▶ [Aufgabenstellung] Schreiben Sie aus dem Text zur Semiose alles von „Diese Form von“ bis hinab zu „der Lage ist.“ wortgetreu ab.

▶ [Ausgangstext]
Diese Form von Selbstorganisation, Konditionierung und Strukturaufbau braucht auch das Zeichensystem aus mehreren Gründen: Das Qualizeichen und das Ikon als zwei Subzeichenklassen der Erstheit brauchen geregelte Zusammenhänge, nach denen im einen Fall z.B. einem dynamischen Objekt stabile Qualitäten zugeschrieben und im anderen Fall dauerhafte Kategorien der Ähnlichkeit konstituiert werden können. Auf der Stufe der Zweitheit braucht das Sinzeichen eine ordnung, die trotz der Unwiederholbarkeit desselben doch den Aufbau der Identität des Gleichen und damit Wiedererkennbarkeit und Wiederholbarkeit ermöglicht. Für die Formulierung von Gesetzen, die auf der Beobachtung von Indices aufbauen und die Form >Immer wenn A, dann auch B< haben, muß eben diese Regelhaftigkeit irgendwo festgehalten werden, wozu der Index als Subzeichen der Zweitheit nicht in der Lage ist.

Bei der Besprechung der Zeichendfinition habe ich bereits ausgeführt, daß die für die Autopoiesis notwendige Anschlußfähigkeit bereits in den Aufbau des Zeichens integriert ist. Eben daraus ergibt sich aber auch ein hier einschlägiges Problem, das ich bisher noch ausgeklammert habe: Es gibt laut oben angeführter Definition für Zeichenprozesse allgemein keine logische Grenze, die Semiose ist also theoretisch unbegrenzt, da jeder Interpretant gleichzeitig ein Repräsentamen ist und somit ad infinitum weitere Triaden eröffnet werden können. Wie kann also die Semiose insgesamt in eine gewisse Richtung oder zu einem zumindest vorläufigen Ende gebracht werden, was für den eben problematisierten Stukturaufbau und für die Konstitution von Bedeutung bzw. Sinn im Zeichenprozeß unerläßlich ist?

▶ [Bereitgestelltes Material]

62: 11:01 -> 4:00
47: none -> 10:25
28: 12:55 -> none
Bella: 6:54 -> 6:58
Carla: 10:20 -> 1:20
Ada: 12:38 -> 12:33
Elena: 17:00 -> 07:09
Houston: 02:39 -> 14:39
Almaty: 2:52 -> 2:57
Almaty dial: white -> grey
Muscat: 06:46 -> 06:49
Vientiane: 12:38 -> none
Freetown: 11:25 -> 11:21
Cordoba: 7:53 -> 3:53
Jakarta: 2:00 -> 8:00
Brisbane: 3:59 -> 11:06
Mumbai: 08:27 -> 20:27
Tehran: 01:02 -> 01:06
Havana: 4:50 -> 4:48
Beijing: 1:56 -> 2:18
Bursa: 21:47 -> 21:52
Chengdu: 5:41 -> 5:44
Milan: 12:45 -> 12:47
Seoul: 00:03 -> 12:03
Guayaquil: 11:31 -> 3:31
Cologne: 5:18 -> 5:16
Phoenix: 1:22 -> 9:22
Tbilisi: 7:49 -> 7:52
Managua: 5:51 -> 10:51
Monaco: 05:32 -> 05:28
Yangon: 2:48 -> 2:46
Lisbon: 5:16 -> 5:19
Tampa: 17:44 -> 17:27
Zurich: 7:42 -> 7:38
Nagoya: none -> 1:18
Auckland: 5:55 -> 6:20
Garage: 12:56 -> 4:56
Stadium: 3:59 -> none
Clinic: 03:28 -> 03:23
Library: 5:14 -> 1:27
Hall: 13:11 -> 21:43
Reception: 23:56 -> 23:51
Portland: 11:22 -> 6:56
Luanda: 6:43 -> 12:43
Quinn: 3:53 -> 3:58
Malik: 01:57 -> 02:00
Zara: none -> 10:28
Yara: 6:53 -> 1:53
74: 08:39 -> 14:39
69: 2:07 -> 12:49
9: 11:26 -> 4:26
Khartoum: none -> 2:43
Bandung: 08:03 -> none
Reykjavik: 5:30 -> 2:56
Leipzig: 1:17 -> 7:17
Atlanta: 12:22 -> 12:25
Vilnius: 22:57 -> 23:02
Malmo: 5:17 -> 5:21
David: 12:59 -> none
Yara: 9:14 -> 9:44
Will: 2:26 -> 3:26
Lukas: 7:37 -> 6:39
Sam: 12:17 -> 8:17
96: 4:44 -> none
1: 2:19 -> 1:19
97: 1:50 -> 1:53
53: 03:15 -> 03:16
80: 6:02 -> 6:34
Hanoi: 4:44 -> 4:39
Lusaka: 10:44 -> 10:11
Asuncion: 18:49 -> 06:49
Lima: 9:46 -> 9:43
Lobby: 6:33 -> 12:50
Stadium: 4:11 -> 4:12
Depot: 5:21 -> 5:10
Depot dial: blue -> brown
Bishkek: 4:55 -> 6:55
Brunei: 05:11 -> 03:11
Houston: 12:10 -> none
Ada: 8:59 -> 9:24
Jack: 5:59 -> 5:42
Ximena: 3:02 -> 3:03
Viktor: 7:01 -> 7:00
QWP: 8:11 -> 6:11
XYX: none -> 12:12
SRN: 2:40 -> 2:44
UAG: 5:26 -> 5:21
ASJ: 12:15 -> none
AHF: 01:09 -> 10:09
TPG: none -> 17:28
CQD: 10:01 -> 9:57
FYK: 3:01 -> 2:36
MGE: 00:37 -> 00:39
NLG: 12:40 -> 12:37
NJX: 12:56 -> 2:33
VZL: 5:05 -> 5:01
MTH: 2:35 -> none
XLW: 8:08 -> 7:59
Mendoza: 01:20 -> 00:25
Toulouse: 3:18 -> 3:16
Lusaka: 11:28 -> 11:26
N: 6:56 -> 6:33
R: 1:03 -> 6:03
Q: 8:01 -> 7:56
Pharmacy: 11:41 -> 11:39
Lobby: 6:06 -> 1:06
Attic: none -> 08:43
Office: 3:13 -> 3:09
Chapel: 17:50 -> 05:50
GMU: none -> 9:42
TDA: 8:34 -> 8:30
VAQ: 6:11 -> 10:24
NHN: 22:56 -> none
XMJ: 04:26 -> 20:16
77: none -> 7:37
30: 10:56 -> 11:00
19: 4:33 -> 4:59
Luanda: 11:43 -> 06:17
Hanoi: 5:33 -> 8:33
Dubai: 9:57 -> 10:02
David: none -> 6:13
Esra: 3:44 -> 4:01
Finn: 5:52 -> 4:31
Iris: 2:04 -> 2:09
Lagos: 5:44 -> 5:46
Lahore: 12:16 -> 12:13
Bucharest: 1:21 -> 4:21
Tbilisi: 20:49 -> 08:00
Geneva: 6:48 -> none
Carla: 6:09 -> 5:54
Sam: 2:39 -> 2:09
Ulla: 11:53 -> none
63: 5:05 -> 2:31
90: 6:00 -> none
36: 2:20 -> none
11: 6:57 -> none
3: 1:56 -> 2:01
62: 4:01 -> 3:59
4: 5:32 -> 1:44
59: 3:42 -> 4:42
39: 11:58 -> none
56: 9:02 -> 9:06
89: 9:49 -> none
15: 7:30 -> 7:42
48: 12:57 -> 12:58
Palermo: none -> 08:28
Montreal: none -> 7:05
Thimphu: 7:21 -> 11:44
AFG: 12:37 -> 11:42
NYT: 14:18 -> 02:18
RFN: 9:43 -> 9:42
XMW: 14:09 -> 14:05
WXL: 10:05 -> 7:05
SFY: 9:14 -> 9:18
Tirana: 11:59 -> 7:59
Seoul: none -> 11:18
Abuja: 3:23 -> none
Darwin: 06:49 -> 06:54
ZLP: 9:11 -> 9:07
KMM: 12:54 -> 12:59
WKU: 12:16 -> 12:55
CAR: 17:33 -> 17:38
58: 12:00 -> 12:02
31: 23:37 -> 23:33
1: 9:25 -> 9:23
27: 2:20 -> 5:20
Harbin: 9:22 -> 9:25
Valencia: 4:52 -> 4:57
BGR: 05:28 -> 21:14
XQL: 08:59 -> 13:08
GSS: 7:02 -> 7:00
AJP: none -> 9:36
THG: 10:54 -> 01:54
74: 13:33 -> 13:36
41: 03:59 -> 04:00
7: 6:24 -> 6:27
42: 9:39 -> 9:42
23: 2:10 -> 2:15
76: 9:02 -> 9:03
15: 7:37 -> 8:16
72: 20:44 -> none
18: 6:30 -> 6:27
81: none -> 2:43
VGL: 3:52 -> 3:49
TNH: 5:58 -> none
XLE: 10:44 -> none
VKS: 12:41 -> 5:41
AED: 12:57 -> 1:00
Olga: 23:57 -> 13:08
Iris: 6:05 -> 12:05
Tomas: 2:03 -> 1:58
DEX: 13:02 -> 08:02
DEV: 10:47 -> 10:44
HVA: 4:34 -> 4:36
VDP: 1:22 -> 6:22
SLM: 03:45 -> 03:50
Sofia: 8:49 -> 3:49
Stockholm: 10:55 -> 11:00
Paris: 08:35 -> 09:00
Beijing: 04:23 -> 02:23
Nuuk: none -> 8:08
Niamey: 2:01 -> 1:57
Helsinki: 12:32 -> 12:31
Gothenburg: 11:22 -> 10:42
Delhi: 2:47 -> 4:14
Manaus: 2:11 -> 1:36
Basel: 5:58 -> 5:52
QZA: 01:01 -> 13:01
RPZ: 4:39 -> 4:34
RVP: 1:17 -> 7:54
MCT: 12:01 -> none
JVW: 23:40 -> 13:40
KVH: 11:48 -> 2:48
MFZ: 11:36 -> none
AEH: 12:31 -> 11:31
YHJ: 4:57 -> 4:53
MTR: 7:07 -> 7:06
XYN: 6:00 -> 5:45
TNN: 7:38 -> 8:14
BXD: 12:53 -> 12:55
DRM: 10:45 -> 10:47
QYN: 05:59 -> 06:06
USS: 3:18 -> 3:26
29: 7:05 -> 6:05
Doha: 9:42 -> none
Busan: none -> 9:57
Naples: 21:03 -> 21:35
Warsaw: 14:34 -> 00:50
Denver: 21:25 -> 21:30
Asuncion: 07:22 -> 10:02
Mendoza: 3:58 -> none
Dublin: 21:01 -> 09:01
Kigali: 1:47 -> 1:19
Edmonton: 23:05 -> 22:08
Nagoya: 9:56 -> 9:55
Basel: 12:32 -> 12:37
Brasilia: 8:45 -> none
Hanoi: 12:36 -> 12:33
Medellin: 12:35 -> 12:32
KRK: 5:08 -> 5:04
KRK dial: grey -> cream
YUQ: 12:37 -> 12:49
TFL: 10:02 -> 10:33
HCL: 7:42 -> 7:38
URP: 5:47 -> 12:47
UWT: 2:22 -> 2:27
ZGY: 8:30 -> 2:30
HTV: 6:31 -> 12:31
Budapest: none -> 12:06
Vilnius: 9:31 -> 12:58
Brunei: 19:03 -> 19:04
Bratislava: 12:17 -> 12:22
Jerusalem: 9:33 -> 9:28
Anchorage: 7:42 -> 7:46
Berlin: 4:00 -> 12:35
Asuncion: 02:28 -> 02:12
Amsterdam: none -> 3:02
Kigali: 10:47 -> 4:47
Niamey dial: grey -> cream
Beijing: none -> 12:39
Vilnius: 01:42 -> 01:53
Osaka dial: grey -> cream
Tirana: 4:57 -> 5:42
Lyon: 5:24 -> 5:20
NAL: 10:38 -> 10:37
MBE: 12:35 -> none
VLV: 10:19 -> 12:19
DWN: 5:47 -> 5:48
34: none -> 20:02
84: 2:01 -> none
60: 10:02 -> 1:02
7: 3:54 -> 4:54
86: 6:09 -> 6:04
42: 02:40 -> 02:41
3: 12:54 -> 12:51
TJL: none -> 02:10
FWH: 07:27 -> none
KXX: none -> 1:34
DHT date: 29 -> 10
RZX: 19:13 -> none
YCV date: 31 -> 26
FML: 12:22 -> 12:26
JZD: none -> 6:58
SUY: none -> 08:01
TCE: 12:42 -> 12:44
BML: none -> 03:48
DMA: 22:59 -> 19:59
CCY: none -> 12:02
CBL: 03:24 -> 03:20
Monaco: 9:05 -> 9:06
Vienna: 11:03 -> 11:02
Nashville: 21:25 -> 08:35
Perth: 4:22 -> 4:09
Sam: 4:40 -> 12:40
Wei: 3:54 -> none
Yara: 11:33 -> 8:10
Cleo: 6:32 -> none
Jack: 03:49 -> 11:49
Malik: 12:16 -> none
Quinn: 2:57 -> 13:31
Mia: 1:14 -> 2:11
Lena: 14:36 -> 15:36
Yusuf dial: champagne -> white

▶ [Lösung]
Diese Form von Selbstorganisation, Konditionierung und Strukturaufbau braucht auch das Zeichensystem aus mehreren Gründen: Das Qualizeichen und das Ikon als zwei Subzeichenklassen der Erstheit brauchen geregelte Zusammenhänge, nach denen im einen Fall z.B. einem dynamischen Objekt stabile Qualitäten zugeschrieben und im anderen Fall dauerhafte Kategorien der Ähnlichkeit konstituiert werden können. Auf der Stufe der Zweitheit braucht das Sinzeichen eine ordnung, die trotz der Unwiederholbarkeit desselben doch den Aufbau der Identität des Gleichen und damit Wiedererkennbarkeit und Wiederholbarkeit ermöglicht. Für die Formulierung von Gesetzen, die auf der Beobachtung von Indices aufbauen und die Form >Immer wenn A, dann auch B< haben, muß eben diese Regelhaftigkeit irgendwo festgehalten werden, wozu der Index als Subzeichen der Zweitheit nicht in der Lage ist.